# Tedder to spread manure



## BTaylorzx

Has anyone ever used a tedder to spread manure in thier pastures? I would like to find something to spread out the manure after i move the cows onto another pasture. i would like to make it possible with equipment i already own i.e. the rotary tedder. Any ideas? thoughts?


----------



## Hayboy1

How about using a chain link fence? You can get a 20' or 30' piece and probably pull it with a 4 wheeler if you had to...just a thought


----------



## Mike120

I tried using an old Ford 3pt side delivery rake in my horse pastures once. It didn't work nearly as well as I anticipated and I went back to my chain harrow. Horse is easier than cow to deal with and a piece of chainlink fence works just fine. I've seen bedsprings used as well.


----------



## CantonHayGuy

I, like Mike 120, tried using my side delivery rake and wasn't pleased with the outcome.

I took a 16ft cattle panel and cut it in half; flipped it so the smaller squares were opposite each other and then stacked one pc. on top of the other. This made the horizontal rods of the panel offset in order to break up the manure better. I wired the two pcs together at the forward end so that the top panel does a little bouncing; thereby breaking up even more manure. I made this drag out of just the one panel because I wanted it to be manageable for the wife to drag behind her ATV or lawn tractor, so it does work well that way. I did have to add some wood to the top of it to give it more weight when going through taller grass.... without the weight it would tend to ride over the top of the taller grass and not break up the manure as well.
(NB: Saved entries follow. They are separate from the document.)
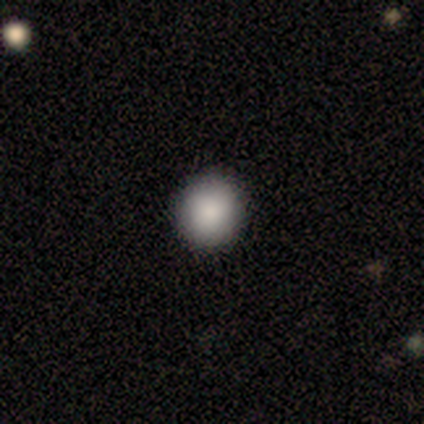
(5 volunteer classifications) smooth-or-featured: smooth: 80% | star or artifact: 20% | featured or disk: 0%
  how-rounded: round: 75% | in between: 25% | cigar-shaped: 0%
  merging: none: 100% | minor disturbance: 0% | major disturbance: 0% | merger: 0%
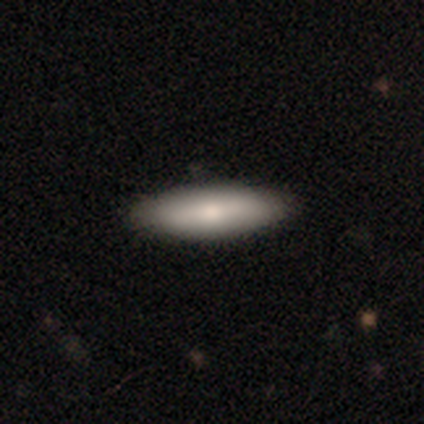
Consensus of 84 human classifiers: Smooth or featured? smooth (71%)
How rounded? cigar-shaped (55%)
Merging? none (89%)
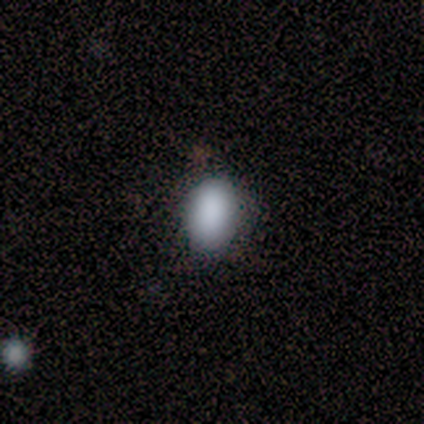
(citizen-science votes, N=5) smooth-or-featured: smooth: 80% | star or artifact: 20% | featured or disk: 0%
  how-rounded: in between: 75% | round: 25% | cigar-shaped: 0%
  merging: none: 100% | minor disturbance: 0% | major disturbance: 0% | merger: 0%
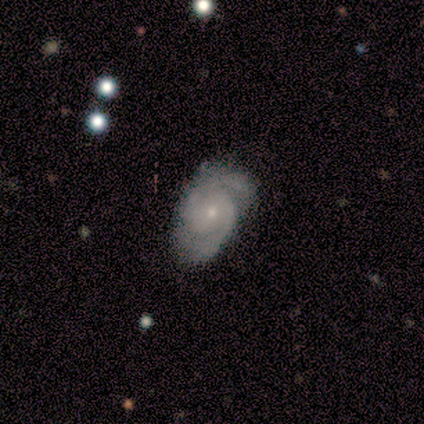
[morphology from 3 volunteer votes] featured or disk 100%, smooth 0%, star or artifact 0%. Down the decision tree: edge-on disk — no (100%); bar — no (100%); spiral arms — yes (100%); spiral arm count — 2 (100%); spiral winding — tight (67%); bulge size — small (100%); merging — none (67%).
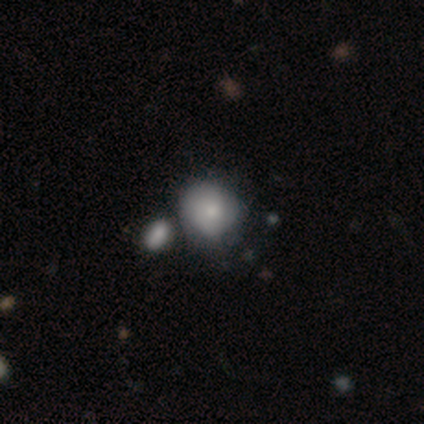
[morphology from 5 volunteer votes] A smooth galaxy with no disk features (100%) that is round (100%). Merging: none (60%).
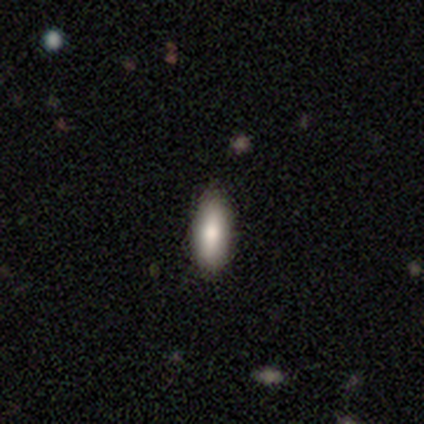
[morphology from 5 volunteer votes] A smooth galaxy with no disk features (100%) that is cigar-shaped (80%).

Vote fractions:
- Smooth or featured? smooth: 100% / featured or disk: 0% / star or artifact: 0%
- How rounded? cigar-shaped: 80% / in between: 20% / round: 0%
- Merging? minor disturbance: 60% / none: 40% / major disturbance: 0% / merger: 0%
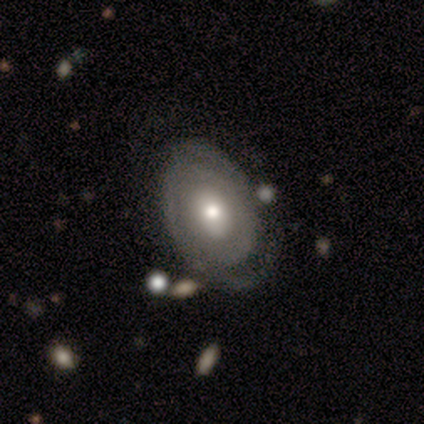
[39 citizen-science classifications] featured or disk 87%, smooth 13%, star or artifact 0%. Down the decision tree: edge-on disk — no (91%); bar — no (74%); spiral arms — yes (90%); spiral arm count — 2 (50%); spiral winding — tight (57%); bulge size — moderate (74%); merging — none (67%).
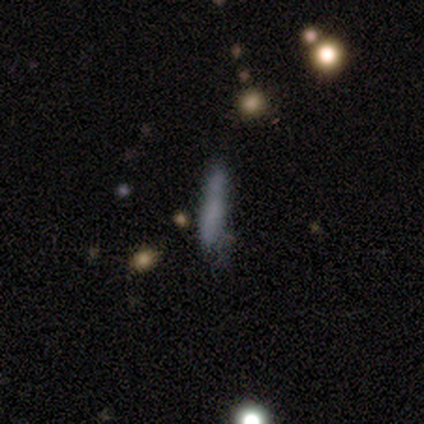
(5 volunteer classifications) smooth_or_featured: smooth (p=1.00)
how_rounded: cigar-shaped (p=0.80) [alt: in between p=0.20]
merging: none (p=0.60) [alt: minor disturbance p=0.20]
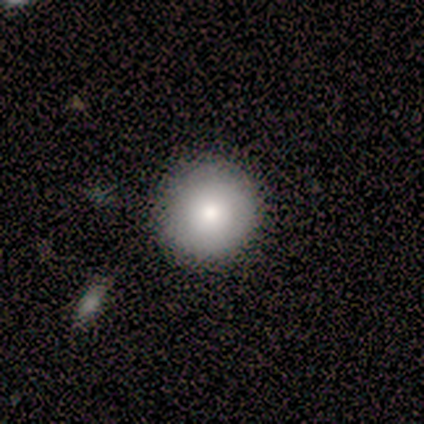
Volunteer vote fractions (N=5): Q: Smooth or featured?
A: smooth (100%)
Q: How rounded?
A: round (100%)
Q: Merging?
A: none (80%); runner-up: minor disturbance (20%)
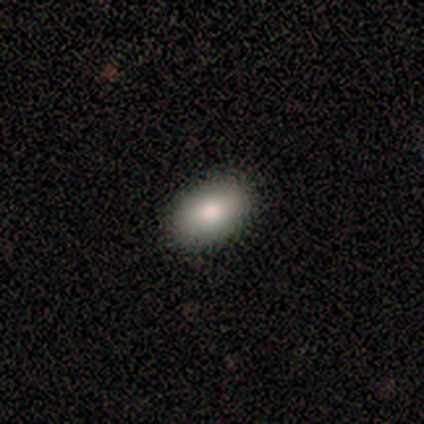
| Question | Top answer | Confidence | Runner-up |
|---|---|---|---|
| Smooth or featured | smooth | 80% | featured or disk (20%) |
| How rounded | in between | 100% | — |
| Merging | none | 80% | minor disturbance (20%) |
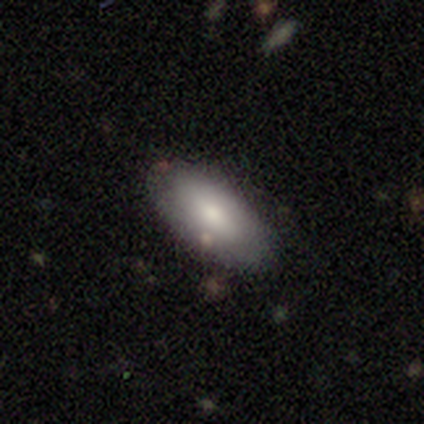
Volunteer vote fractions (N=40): This is clearly a smooth galaxy (82%). How rounded: clearly in between (91%). Merging: likely none (72%).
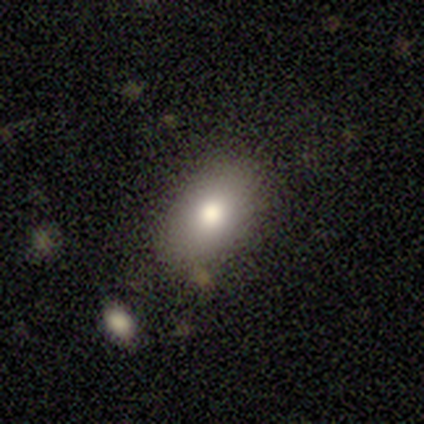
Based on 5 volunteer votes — Smooth or featured? smooth (60%)
How rounded? in between (100%)
Merging? none (100%)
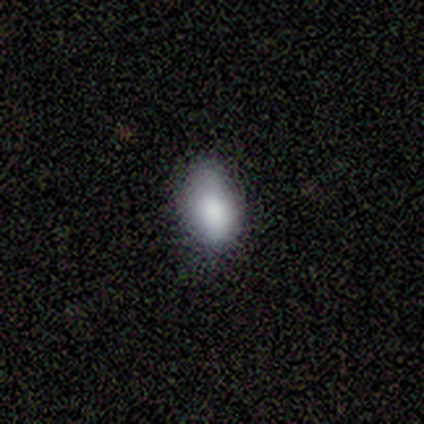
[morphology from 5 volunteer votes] Smooth or featured? smooth (100%)
How rounded? in between (100%)
Merging? none (60%)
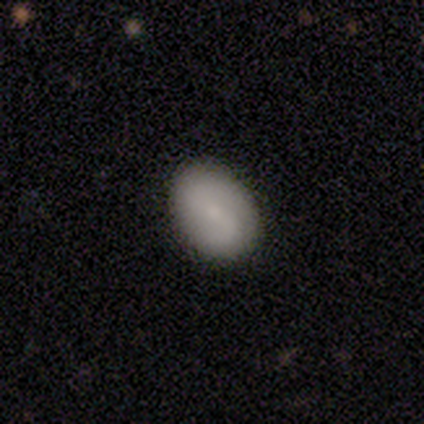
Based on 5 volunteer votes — Smooth or featured? 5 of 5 (100%) said smooth. How rounded? 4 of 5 (80%) said in between. Merging? 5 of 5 (100%) said none.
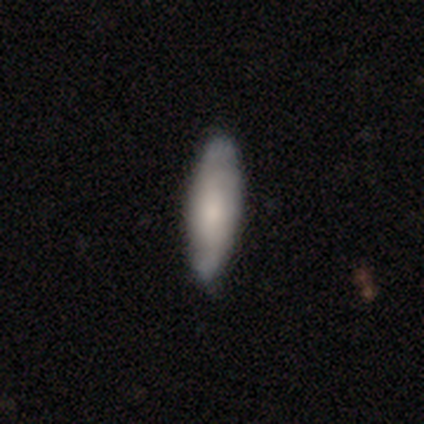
Q: Smooth or featured?
A: smooth (56%); runner-up: featured or disk (38%)
Q: How rounded?
A: cigar-shaped (55%); runner-up: in between (45%)
Q: Merging?
A: none (89%); runner-up: minor disturbance (11%)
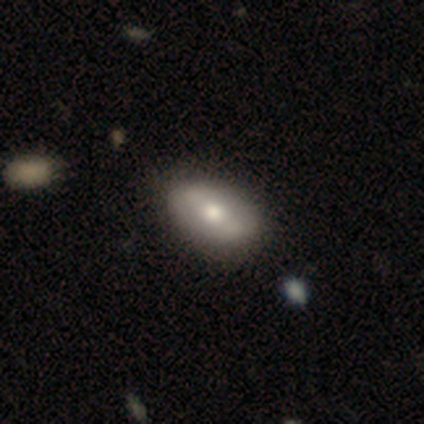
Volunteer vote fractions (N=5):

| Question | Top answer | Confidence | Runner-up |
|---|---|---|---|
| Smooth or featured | featured or disk | 60% | smooth (40%) |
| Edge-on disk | no | 67% | yes (33%) |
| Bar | strong | 50% | tied: no (50%) |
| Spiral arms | yes | 100% | — |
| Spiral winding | medium | 50% | tied: loose (50%) |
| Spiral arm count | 2 | 100% | — |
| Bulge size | moderate | 100% | — |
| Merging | none | 100% | — |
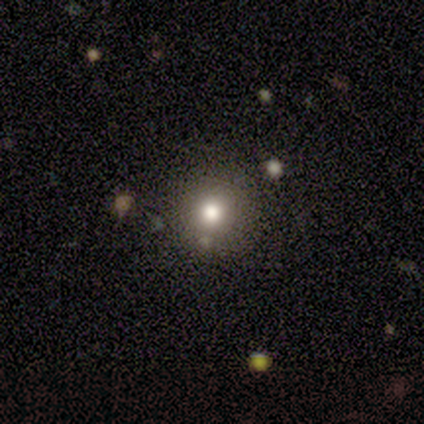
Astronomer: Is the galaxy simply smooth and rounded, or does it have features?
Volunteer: smooth — 80%.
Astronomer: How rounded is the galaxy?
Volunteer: round — 100%.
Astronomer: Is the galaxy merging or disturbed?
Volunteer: none — 80%.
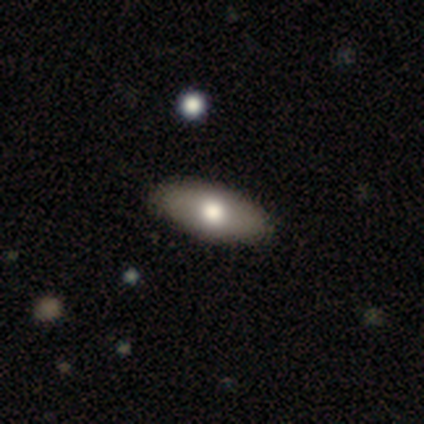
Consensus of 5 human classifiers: Overall: featured or disk (60%; smooth 40%). Edge-on disk: no (100%). Bar: no (100%). Spiral arms: no (100%). Bulge size: moderate (100%). Merging: none (100%).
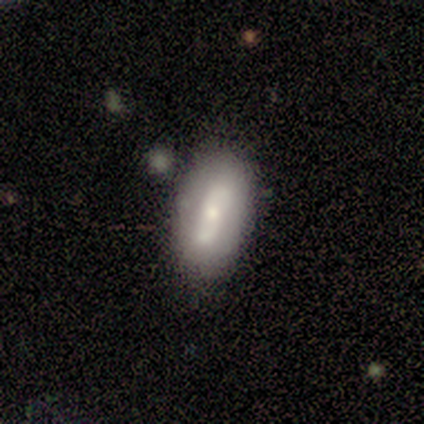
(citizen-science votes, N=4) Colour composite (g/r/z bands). It shows a smooth galaxy with no disk features (50%) that is in between round and cigar-shaped (100%). Merging: none (67%).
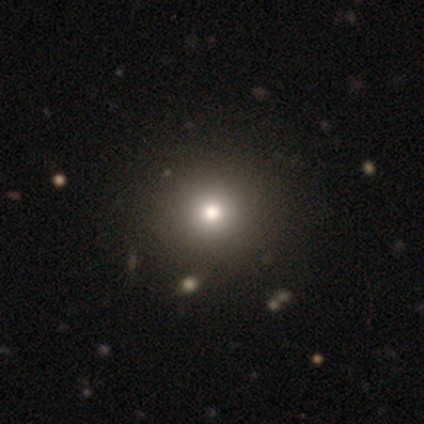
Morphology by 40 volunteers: smooth 75%, star or artifact 20%, featured or disk 5%. Down the decision tree: how rounded — round (87%); merging — none (66%).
I do wonder if a tedder would work better though.


----------



## Mike120

It's an interesting concept....I just bought a Vermeer tedder/rake. When I cut again in a couple of weeks I was planning to tedd it just to try it out (it works great as a rake). When I'm done with the hay I'll run into on of my mare pastures and let you know how it works.


----------



## BTaylorzx

I tried mine out. It worked well, unfortunately it just isn't cost effective For it to work well you have to drive really slow and at a high rpm to spin the tedder fast enough. Also you have to run it so low to the ground to reach the manure i feel like the fingers are under to much stress. Any thoughts on the idea of weaving a chain through an old gate made of square tubing? I'm afraid that any sort of chain harrow, homemade or store bought, will just slide over most of the manure and not spread it.


----------



## Mike120

Sounds like you experienced what I was expecting. The ground contact was my worry as typically the cuttings are on the stubble. As a kid, cow pies were our weapons of choice for battle. Other than that I don't have much experience with it in pastures. I can tell you what works with horses.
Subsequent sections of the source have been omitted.